What you should do:
Please give back word for word the lines below, from the first one through the one with "staining of neoplasm".

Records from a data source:
━━━

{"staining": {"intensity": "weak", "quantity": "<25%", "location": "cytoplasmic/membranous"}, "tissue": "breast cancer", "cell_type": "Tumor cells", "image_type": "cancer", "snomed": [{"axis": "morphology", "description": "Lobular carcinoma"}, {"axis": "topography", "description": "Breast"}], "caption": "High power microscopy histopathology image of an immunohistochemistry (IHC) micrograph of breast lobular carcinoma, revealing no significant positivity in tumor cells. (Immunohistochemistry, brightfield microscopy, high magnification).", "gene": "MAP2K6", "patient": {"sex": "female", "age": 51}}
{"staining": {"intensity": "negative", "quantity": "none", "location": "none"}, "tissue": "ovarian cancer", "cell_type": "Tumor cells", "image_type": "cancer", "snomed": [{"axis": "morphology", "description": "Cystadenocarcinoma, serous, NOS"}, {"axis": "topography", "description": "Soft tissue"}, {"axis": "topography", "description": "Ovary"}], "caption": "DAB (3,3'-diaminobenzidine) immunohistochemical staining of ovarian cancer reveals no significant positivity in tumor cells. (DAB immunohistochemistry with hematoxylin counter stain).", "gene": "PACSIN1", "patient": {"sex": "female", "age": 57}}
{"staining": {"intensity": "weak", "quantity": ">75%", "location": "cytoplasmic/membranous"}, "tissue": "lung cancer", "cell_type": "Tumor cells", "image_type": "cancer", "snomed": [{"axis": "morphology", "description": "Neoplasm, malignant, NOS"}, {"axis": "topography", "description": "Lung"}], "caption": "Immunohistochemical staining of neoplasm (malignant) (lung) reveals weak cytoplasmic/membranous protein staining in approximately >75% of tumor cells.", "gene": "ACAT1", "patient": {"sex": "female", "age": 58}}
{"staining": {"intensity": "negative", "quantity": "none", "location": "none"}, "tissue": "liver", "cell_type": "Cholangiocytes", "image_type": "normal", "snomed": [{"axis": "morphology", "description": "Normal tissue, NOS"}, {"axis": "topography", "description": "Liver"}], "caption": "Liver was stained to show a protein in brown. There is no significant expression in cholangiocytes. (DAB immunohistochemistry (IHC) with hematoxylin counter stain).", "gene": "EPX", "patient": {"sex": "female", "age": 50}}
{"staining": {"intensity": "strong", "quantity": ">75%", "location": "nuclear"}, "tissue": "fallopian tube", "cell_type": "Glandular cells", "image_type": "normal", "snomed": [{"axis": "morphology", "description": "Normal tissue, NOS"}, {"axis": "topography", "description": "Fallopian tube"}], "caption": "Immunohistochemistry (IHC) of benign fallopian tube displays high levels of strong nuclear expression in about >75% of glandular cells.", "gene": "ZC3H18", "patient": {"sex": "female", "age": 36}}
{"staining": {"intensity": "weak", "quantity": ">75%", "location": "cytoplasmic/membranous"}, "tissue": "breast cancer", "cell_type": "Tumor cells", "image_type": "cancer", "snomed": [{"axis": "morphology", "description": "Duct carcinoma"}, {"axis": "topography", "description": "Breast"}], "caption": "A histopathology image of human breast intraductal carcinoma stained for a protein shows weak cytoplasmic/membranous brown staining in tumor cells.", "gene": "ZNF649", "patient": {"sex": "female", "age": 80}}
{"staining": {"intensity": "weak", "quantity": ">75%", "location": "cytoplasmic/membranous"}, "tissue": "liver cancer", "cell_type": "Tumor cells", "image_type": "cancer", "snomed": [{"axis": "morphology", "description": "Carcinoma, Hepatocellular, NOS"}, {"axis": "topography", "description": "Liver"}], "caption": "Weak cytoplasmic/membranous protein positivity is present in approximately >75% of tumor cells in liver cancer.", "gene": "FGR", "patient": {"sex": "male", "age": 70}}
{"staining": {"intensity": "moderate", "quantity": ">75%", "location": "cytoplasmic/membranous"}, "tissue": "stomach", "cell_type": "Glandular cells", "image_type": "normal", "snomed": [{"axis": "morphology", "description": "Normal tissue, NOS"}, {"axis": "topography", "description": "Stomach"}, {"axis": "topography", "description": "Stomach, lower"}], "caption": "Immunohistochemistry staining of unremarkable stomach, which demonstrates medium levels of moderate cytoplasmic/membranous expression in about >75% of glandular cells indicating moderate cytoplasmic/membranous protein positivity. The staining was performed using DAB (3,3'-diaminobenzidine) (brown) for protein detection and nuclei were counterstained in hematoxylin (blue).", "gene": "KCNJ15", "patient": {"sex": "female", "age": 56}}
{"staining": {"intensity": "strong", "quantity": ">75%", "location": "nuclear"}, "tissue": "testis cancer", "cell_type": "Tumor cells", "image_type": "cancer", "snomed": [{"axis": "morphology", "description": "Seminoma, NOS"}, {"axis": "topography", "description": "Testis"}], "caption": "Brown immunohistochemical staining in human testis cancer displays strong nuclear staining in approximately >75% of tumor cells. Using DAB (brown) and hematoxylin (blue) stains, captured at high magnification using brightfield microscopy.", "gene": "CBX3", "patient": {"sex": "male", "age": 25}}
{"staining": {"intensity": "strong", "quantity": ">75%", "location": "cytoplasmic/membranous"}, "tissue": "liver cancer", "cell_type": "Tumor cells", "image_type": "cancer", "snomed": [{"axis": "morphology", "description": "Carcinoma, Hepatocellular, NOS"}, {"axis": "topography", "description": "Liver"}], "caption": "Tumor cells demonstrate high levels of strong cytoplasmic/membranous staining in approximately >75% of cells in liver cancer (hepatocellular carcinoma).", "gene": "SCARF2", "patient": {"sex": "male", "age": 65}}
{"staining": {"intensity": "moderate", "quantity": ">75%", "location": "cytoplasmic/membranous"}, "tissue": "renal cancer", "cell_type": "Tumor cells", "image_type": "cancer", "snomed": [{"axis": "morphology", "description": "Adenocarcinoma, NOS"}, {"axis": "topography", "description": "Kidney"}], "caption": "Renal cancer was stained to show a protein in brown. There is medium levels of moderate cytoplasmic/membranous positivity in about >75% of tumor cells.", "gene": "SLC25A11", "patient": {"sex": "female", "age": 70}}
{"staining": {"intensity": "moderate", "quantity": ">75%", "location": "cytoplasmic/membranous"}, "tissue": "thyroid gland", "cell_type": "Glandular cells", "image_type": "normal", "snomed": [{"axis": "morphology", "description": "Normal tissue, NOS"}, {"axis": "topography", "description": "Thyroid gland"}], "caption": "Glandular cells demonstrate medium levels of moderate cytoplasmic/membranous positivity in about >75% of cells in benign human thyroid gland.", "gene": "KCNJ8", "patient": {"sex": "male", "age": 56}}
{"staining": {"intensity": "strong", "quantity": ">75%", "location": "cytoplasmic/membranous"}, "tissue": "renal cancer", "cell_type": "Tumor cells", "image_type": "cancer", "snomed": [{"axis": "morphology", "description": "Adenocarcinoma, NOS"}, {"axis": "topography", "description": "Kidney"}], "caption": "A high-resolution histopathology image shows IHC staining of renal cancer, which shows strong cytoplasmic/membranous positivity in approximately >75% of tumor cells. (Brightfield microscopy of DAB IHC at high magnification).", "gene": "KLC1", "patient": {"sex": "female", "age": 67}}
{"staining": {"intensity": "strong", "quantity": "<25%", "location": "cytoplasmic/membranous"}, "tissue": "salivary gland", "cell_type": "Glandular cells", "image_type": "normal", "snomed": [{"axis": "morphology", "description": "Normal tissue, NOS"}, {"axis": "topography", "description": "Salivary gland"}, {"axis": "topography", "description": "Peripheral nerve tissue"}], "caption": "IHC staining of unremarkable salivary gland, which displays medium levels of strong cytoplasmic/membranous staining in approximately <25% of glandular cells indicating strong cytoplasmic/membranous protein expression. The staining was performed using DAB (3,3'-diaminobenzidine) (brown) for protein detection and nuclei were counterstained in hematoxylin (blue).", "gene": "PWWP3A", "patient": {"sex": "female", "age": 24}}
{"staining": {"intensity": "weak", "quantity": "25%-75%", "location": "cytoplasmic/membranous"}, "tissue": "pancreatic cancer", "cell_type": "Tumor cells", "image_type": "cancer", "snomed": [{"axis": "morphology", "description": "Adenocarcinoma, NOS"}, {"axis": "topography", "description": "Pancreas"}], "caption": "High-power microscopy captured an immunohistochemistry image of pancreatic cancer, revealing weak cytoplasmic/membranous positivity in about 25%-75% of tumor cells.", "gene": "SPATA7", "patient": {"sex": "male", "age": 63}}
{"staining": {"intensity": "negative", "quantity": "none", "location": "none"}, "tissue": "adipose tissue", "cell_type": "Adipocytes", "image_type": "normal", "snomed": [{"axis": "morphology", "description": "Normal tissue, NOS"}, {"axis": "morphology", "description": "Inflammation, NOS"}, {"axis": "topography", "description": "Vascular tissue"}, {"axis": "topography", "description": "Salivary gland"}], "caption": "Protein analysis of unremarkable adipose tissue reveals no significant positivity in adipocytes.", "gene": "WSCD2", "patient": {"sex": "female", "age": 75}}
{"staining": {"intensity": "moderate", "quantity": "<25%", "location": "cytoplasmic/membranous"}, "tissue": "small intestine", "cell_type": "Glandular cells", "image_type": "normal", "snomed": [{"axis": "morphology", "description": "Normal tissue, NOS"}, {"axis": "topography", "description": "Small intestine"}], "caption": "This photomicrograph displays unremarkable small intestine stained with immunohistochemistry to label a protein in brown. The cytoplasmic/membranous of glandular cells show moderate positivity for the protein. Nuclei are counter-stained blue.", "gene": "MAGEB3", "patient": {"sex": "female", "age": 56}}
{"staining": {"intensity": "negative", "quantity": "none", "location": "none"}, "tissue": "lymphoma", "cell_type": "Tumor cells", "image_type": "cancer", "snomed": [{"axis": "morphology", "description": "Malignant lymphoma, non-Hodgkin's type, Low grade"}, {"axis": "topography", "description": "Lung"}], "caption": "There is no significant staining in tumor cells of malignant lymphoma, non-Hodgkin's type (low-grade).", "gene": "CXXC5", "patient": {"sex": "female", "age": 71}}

━━━

Response for this exercise:
{"staining": {"intensity": "weak", "quantity": "<25%", "location": "cytoplasmic/membranous"}, "tissue": "breast cancer", "cell_type": "Tumor cells", "image_type": "cancer", "snomed": [{"axis": "morphology", "description": "Lobular carcinoma"}, {"axis": "topography", "description": "Breast"}], "caption": "High power microscopy histopathology image of an immunohistochemistry (IHC) micrograph of breast lobular carcinoma, revealing no significant positivity in tumor cells. (Immunohistochemistry, brightfield microscopy, high magnification).", "gene": "MAP2K6", "patient": {"sex": "female", "age": 51}}
{"staining": {"intensity": "negative", "quantity": "none", "location": "none"}, "tissue": "ovarian cancer", "cell_type": "Tumor cells", "image_type": "cancer", "snomed": [{"axis": "morphology", "description": "Cystadenocarcinoma, serous, NOS"}, {"axis": "topography", "description": "Soft tissue"}, {"axis": "topography", "description": "Ovary"}], "caption": "DAB (3,3'-diaminobenzidine) immunohistochemical staining of ovarian cancer reveals no significant positivity in tumor cells. (DAB immunohistochemistry with hematoxylin counter stain).", "gene": "PACSIN1", "patient": {"sex": "female", "age": 57}}
{"staining": {"intensity": "weak", "quantity": ">75%", "location": "cytoplasmic/membranous"}, "tissue": "lung cancer", "cell_type": "Tumor cells", "image_type": "cancer", "snomed": [{"axis": "morphology", "description": "Neoplasm, malignant, NOS"}, {"axis": "topography", "description": "Lung"}], "caption": "Immunohistochemical staining of neoplasm (malignant) (lung) reveals weak cytoplasmic/membranous protein staining in approximately >75% of tumor cells.", "gene": "ACAT1", "patient": {"sex": "female", "age": 58}}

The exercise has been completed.